| Problem |
The word "atas" marks the lines to copy; find all of them in the entries below.

:: Data

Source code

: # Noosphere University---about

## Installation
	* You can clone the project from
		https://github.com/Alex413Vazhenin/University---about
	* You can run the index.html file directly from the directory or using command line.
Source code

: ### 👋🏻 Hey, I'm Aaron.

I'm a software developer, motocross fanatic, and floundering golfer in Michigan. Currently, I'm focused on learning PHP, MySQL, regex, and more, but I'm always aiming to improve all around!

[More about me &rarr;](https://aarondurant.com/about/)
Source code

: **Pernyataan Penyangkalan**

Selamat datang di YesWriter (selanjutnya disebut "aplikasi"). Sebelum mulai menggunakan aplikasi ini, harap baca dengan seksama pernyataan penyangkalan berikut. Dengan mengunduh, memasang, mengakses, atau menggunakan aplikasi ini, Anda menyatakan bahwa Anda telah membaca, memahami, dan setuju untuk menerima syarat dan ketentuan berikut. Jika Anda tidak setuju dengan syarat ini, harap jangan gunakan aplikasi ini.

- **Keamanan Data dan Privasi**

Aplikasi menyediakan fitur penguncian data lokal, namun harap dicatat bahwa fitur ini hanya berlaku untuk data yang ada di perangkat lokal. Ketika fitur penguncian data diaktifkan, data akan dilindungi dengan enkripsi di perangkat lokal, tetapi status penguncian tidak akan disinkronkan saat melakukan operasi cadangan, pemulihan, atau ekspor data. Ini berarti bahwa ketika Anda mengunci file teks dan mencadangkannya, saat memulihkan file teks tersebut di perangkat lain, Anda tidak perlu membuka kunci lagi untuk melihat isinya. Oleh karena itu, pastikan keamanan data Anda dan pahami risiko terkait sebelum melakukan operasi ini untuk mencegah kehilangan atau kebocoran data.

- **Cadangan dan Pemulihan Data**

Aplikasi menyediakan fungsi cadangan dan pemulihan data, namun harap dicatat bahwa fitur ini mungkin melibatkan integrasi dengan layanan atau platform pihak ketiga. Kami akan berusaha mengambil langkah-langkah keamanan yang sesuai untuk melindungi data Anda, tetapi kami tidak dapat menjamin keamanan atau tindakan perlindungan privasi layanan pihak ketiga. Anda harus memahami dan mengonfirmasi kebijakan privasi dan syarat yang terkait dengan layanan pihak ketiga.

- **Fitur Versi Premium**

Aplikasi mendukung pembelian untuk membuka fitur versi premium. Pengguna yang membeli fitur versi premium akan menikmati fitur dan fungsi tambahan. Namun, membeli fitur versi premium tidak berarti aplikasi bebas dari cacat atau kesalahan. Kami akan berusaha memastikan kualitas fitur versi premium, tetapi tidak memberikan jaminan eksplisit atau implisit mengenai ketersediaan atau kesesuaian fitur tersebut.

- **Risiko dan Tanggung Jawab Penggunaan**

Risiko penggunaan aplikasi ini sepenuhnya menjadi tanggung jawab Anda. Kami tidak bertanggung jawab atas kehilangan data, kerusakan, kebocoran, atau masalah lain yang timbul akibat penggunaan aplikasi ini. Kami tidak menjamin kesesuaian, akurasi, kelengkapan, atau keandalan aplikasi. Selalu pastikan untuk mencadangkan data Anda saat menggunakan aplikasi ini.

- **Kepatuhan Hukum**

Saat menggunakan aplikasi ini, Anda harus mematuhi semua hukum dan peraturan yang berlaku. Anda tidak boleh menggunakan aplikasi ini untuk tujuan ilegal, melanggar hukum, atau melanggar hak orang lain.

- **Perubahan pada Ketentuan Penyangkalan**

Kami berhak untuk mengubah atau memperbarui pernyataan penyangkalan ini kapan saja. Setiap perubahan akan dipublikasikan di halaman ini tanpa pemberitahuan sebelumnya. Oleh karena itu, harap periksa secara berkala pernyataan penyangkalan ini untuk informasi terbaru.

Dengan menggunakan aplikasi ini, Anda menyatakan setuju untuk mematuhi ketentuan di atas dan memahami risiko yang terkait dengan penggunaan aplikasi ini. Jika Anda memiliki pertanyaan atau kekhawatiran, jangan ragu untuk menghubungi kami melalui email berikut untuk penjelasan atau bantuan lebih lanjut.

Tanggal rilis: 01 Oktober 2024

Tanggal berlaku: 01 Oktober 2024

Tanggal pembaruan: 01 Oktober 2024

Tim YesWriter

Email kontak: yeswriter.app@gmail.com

::::
:: Data

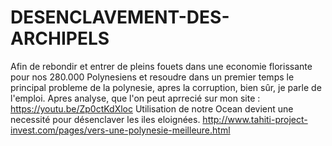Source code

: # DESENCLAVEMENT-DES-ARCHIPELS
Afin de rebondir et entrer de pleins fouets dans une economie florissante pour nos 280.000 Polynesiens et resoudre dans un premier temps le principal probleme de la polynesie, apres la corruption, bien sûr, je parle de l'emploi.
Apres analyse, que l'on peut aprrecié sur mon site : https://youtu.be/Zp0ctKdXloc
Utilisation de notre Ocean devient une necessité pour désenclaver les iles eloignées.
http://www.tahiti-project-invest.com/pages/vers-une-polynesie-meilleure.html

::::

| Result for this exercise |
Risiko penggunaan aplikasi ini sepenuhnya menjadi tanggung jawab Anda. Kami tidak bertanggung jawab atas kehilangan data, kerusakan, kebocoran, atau masalah lain yang timbul akibat penggunaan aplikasi ini. Kami tidak menjamin kesesuaian, akurasi, kelengkapan, atau keandalan aplikasi. Selalu pastikan untuk mencadangkan data Anda saat menggunakan aplikasi ini.
Dengan menggunakan aplikasi ini, Anda menyatakan setuju untuk mematuhi ketentuan di atas dan memahami risiko yang terkait dengan penggunaan aplikasi ini. Jika Anda memiliki pertanyaan atau kekhawatiran, jangan ragu untuk menghubungi kami melalui email berikut untuk penjelasan atau bantuan lebih lanjut.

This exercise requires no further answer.